MAKASSAR - Jaksa Penuntut Umum Kejaksaan Tinggi Sulawesi Selatan menolak seluruh eksepsi atau nota keberatan yang disampaikan terdakwa Haris Yasin Limpo (HYL) dan Irawan Abadi (IA) terkait kasus dugaan korupsi penggunaan dana Perusahaan Air Minum (PDAM) Kota Makassar.

"Penuntut umum berpendapat bahwa keberatan yang telah disampaikan terdakwa Haris Yasin Limpo, Irawan Abadi melalui Penasihat hukumnya tidak beralasan dan tidak mendasar," ujar Jaksa Penuntut Umum Kejati Sulsel Muhammad Yusuf, bersama Kamaria, dan Ariani Femi saat membacakan jawaban terhadap eksepsi terdakwa di Pengadilan Negeri Tipikor Makassar dilansir ANTARA, Kamis, 25 Mei.

Penuntut umum meminta Majelis Hakim memutuskan dengan menetapkan, menolak semua keberatan atau eksepsi dua terdakwa. Menyatakan surat dakwaan penuntut umum adalah sah dan memenuhi syarat seperti diatur dalam Pasal 143 Ayat 2 huruf a, b KUHAP. Hakim diminta melanjutkan memeriksa perkara dua terdakwa.

Mendengar jawaban penuntut umum, Ketua Majelis Hakim Tipikor Hendri Tobing memutuskan sidang lanjutan dengan agenda putusan sela.

Sebelumnya, Terdakwa HYL juga adik Menteri Pertanian Syahrul Yasin Limpo ini menyampaikan nota keberatan atau eksepsi atas perkaranya dengan menyatakan dakwaan kasus korupsi PDAM Makassar senilai Rp20,3 miliar adalah kabur atau bersifat asumsi dari penuntut umum.

Selain itu, untuk asuransi dwiguna jabatan senilai Rp1,1 miliar lebih seharusnya tidak dimasukkan dalam kerugian negara Rp20,3 miliar seperti dakwaan penuntut umum.

Semestinya Rp19,1 miliar lebih. Sebab, ia tidak pernah mengusulkan asuransi tersebut selama menjabat Direktur Umum PDAM Makassar periode 2015-2019. Bahkan ia mengaku hanya mengusulkan tantiem dan bonus jasa produksi pada 2017.

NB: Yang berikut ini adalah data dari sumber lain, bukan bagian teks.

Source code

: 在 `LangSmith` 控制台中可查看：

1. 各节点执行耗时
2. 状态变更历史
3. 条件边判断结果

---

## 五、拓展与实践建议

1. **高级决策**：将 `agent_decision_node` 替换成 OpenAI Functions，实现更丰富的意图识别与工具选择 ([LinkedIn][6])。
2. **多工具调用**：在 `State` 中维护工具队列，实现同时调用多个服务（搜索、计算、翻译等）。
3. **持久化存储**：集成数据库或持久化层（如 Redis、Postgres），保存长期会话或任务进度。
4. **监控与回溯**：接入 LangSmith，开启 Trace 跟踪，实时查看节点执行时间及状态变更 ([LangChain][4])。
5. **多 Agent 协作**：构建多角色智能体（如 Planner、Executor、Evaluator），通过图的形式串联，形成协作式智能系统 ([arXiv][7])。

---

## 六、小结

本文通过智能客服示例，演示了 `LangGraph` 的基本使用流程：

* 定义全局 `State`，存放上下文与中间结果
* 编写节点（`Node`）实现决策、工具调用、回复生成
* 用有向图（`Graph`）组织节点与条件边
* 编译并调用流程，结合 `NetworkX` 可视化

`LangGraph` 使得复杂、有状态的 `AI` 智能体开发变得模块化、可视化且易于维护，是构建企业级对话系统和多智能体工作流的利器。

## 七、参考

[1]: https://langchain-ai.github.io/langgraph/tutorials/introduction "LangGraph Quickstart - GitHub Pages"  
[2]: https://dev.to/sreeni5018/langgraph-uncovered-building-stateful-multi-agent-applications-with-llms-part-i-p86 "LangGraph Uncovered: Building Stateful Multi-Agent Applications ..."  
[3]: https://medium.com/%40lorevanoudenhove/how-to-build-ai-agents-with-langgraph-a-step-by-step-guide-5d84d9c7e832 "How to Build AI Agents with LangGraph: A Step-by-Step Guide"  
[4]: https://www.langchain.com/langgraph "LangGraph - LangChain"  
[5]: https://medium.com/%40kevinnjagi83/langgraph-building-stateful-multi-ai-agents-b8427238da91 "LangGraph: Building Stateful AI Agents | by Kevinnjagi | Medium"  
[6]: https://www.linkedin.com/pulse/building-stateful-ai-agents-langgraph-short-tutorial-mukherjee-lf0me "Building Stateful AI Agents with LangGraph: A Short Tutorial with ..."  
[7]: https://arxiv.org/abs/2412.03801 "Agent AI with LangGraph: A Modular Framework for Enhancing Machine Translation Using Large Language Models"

Penuntut umum dalam surat dakwaan menyatakan para terdakwa HYL mantan Direktur Utama PDAM periode 2016-2019 dan IA mantan Direktur Keuangan PDAM telah melakukan tindak pidana korupsi penggunaan dana PDAM Kota Makassar untuk pembayaran tantiem dan bonus/jasa produksi sejak tahun 2017-2019 dan premi asuransi dwiguna jabatan wali kota dan wakil wali kota sejak 2016-2019.

Pasal yang didakwakan baik primer maupun subsider yakni pasal 2 ayat (1) dan pasal 2 juncto pasal 18 Undang-undang nomor 31 tahun 1999 tentang Pemberantasan Tindak Pidana Korupsi sebagaimana telah diubah dan ditambah dengan UU RI nomor 20 tahun 2001 tentang Pemberantasan Tindak Pidana Korupsi juncto pasal 55 ayat (1) Ke-1 KUHP juncto pasal 64 ayat (1) KUHP.

Terdakwa didakwa melakukan perbuatan memperkaya diri sendiri atau orang lain atau suatu korporasi yang merugikan keuangan negara atau perekonomian negara sebesar Rp20,3 miliar lebih sebagaimana dalam laporan hasil audit penghitungan kerugian keuangan negara.